## [MATERIAL FOR THIS TASK]
-------------------------

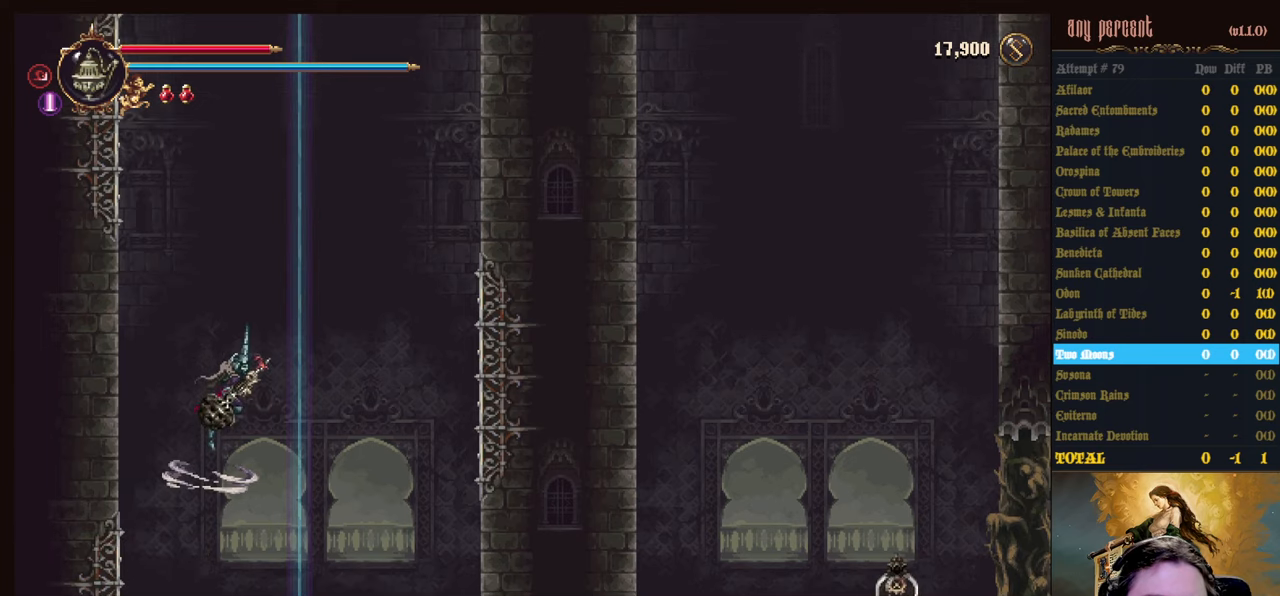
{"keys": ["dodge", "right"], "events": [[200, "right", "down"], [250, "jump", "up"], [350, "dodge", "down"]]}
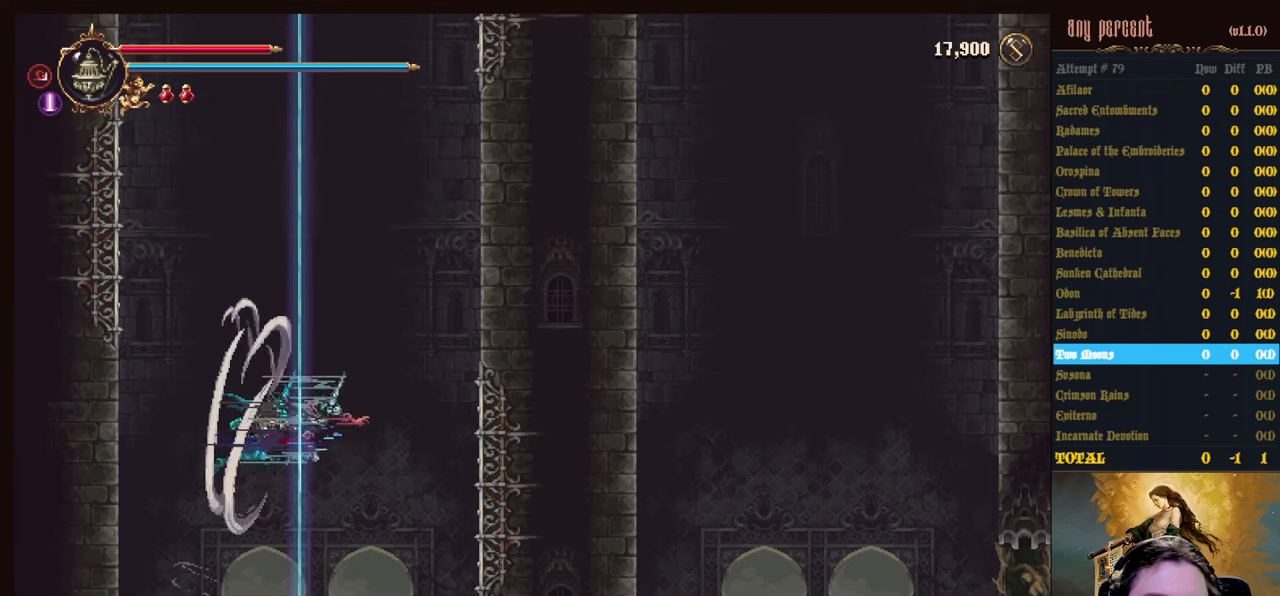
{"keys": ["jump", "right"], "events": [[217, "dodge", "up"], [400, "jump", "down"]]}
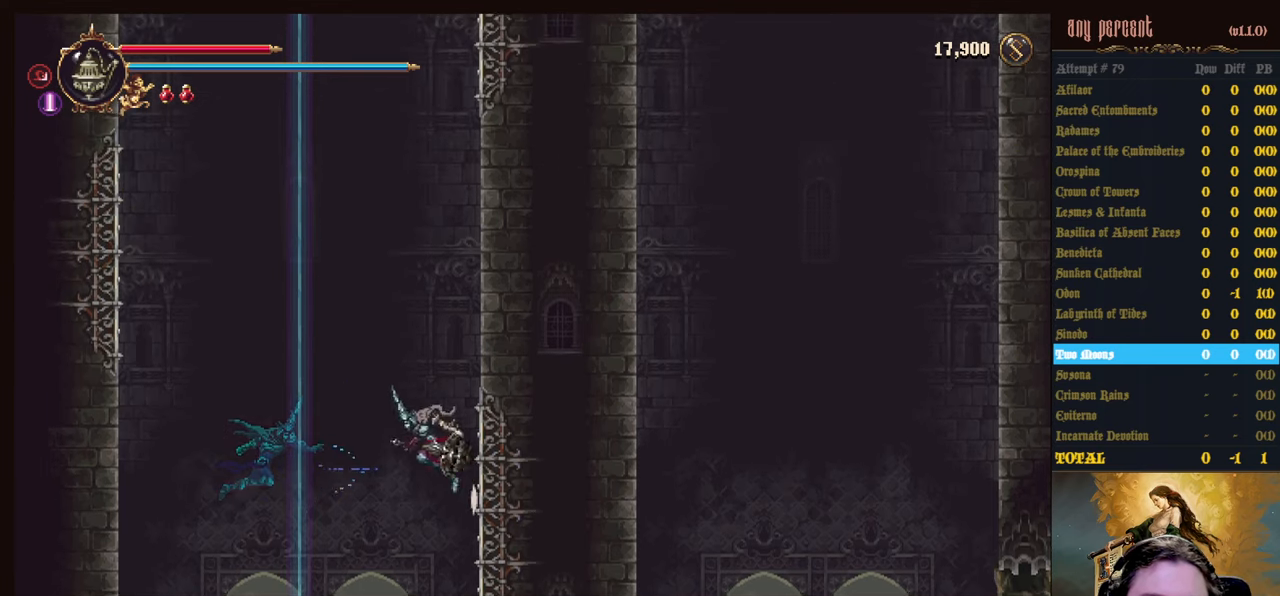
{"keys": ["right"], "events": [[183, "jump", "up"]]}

-------------------------

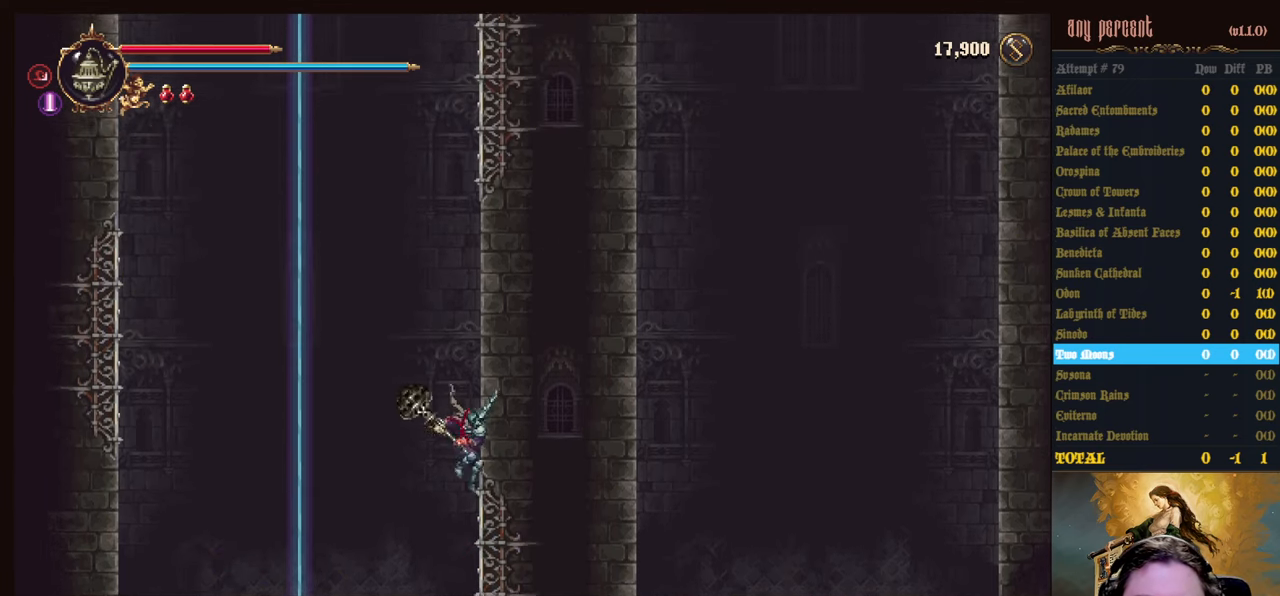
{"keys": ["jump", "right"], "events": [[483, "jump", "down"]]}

-------------------------

## [WORK REQUIRED]
Search the data above for the word "dodge". Copy each line it is in.

## [TASK RESPONSE]
{"keys": ["dodge", "right"], "events": [[200, "right", "down"], [250, "jump", "up"], [350, "dodge", "down"]]}
{"keys": ["jump", "right"], "events": [[217, "dodge", "up"], [400, "jump", "down"]]}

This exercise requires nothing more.